My heart, my heart – revenge? (3.5.82-86)

JULIET                                    God pardon him, I do with all my heart:

                                    And yet no man like he doth grieve my heart.

LADY CAPULET         That is because the traitor murderer lives.

JULIET                                    Ay, madam, from the reach of these my hands.

                                    Would none but I might venge my cousin’s death! (3.5.82-86)

Juliet, and the audience, have again been reminded here that Romeo has killed a man. He may not be a villain, he may be gentle in all possible respects – but he is still Tybalt’s murderer. Juliet takes a conventionally pious position – God pardon him– but it’s more heartfelt than her mother could ever imagine; she has wrestled earlier with the proper moral and spiritual implications of what Romeo has done, and has at least started to make her peace with it: she has pardoned him, and accepted that he had no choice. Of course, her forgiveness is not disinterested, but she has thought it through in her long, anguished scene with the Nurse, and her prayer, God pardon him, is not simply a matter of form; she cares deeply about the state of Romeo’s soul, as well as his safety. Repetition is again important, here the double rhyme on heart – o my heart – and Juliet is seizing the opportunity, any opportunity, to speak from the heart: no man like he doth grieve my heart, and he is now ever further from the reach of these my hands. (Again the imagining and the memory of touch is central to the way in which she thinks of Romeo and their relationship.) Then the beginnings of a strange fantasy of revenge, partly to play along with her mother, but also perhaps because it’s a way of expressing the excessive, violent, passionate emotions that she’s trying to keep under control.

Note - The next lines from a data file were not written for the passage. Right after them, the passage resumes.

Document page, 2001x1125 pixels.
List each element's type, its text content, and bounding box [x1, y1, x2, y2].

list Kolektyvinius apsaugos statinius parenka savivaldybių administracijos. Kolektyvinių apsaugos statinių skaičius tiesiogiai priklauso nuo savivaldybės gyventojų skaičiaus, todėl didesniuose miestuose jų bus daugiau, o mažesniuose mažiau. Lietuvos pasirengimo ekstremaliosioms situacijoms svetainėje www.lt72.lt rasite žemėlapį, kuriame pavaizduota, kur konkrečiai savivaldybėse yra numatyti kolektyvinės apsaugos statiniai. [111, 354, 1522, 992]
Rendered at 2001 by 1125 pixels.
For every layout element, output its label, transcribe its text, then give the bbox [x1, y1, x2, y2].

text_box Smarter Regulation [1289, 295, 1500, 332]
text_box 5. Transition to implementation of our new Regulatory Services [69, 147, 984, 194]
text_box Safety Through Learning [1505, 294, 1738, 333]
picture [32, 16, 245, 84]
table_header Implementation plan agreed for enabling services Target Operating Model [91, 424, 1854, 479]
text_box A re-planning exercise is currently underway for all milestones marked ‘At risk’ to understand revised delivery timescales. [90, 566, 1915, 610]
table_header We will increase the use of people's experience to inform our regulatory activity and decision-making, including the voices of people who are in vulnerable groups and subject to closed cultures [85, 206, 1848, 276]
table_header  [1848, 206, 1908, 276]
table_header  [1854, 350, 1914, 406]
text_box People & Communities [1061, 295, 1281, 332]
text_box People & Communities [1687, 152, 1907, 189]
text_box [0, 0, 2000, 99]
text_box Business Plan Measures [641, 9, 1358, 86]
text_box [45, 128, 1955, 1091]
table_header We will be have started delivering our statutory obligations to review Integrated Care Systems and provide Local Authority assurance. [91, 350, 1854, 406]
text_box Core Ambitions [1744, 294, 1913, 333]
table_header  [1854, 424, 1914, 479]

Perhaps this is also one of the moments, unexpectedly, to which the play’s interest in oxymoron (and in bodies) has been leading: here’s much to do with hate, but more with love; here’s love disguised as hate, a desire for physical closeness, touch, intimacy disguised as the desire for violent revenge. And one of the things that this part of the scene is doing is establishing just how clever Juliet is, how desperate, and the lengths to which she is prepared to go. It’s slippery, jittery, dangerous, tense, not least for the audience – will Lady Capulet guess that something (else) is up? Will Juliet give herself away? And when will Lady Capulet get on to the matter of marrying Paris?